In this work, we demonstrate how to reliably estimate epistemic uncertainty while maintaining the flexibility needed to capture complicated aleatoric distributions. To this end, we propose an ensemble of Normalizing Flows (NF), which are state-of-the-art in modeling aleatoric uncertainty. The ensembles are created via sets of fixed dropout masks, making them less expensive than creating separate NF models. We demonstrate how to leverage the unique structure of NFs, base distributions, to estimate aleatoric uncertainty without relying on samples, provide a comprehensive set of baselines, and derive unbiased estimates for differential entropy. The methods were applied to a variety of experiments, commonly used to benchmark aleatoric and epistemic uncertainty estimation: 1D sinusoidal data, 2D windy grid-world ($\it{Wet Chicken}$), $\it{Pendulum}$, and $\it{Hopper}$. In these experiments, we setup an active learning framework and evaluate each model's capability at measuring aleatoric and epistemic uncertainty. The results show the advantages of using NF ensembles in capturing complicated aleatoric while maintaining accurate epistemic uncertainty estimates.

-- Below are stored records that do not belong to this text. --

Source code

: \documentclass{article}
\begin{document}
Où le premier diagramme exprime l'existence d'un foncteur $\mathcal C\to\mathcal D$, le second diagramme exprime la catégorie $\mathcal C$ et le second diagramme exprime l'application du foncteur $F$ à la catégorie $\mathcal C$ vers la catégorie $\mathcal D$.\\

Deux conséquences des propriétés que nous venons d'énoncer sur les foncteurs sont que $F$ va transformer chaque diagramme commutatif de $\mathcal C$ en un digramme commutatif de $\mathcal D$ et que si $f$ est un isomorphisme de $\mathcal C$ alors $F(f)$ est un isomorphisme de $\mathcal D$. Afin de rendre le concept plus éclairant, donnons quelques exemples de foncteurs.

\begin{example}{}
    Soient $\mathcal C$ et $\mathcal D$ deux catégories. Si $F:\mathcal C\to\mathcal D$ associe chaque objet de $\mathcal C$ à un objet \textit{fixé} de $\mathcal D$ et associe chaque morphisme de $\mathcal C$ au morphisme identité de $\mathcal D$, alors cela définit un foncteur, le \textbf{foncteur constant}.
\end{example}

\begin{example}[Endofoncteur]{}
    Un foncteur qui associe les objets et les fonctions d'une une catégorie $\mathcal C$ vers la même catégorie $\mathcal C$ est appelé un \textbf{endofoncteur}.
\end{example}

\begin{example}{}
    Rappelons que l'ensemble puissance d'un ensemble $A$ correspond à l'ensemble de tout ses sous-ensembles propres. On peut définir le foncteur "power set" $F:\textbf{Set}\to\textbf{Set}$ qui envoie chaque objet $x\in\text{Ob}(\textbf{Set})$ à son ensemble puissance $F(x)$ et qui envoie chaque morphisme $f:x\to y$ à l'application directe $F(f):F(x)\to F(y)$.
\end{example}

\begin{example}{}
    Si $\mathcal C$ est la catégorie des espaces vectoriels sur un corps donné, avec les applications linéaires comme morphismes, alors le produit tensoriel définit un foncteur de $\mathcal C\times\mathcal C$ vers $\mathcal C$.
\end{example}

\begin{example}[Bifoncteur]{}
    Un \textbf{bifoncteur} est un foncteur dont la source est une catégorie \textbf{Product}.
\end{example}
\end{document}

翻译：在这项工作中,我们展示了如何可靠地估计适应性不确定性,同时保持必要的灵活性以捕捉复杂的大气分布。 为此,我们提出一个常态流动(NF)的组合,这是模拟大气不确定性的最先进的模型。 集合是通过一套固定的排泄面罩建立的,比另外的NF模型的费用要低一些。 我们演示了如何利用NF的独特结构、基分布,在不依赖样本的情况下估计疏松性不确定性,提供一套全面的基线,并对不同的昆虫得出不偏的估计数。 这种方法被应用于各种实验,通常用来作为测算耐受体和感性不确定性估计的基准:1D类类类的类流数据,2D型风网格-世界($\it{Wet chicken}), $\it{Pendulum}$, 和$\it{Hopper}$。 在这些实验中,我们设置了一个积极的学习框架,并评价每个模型测量耐受体和癫痫不确定性的能力。 研究结果显示,同时利用复杂型号数据库的优势。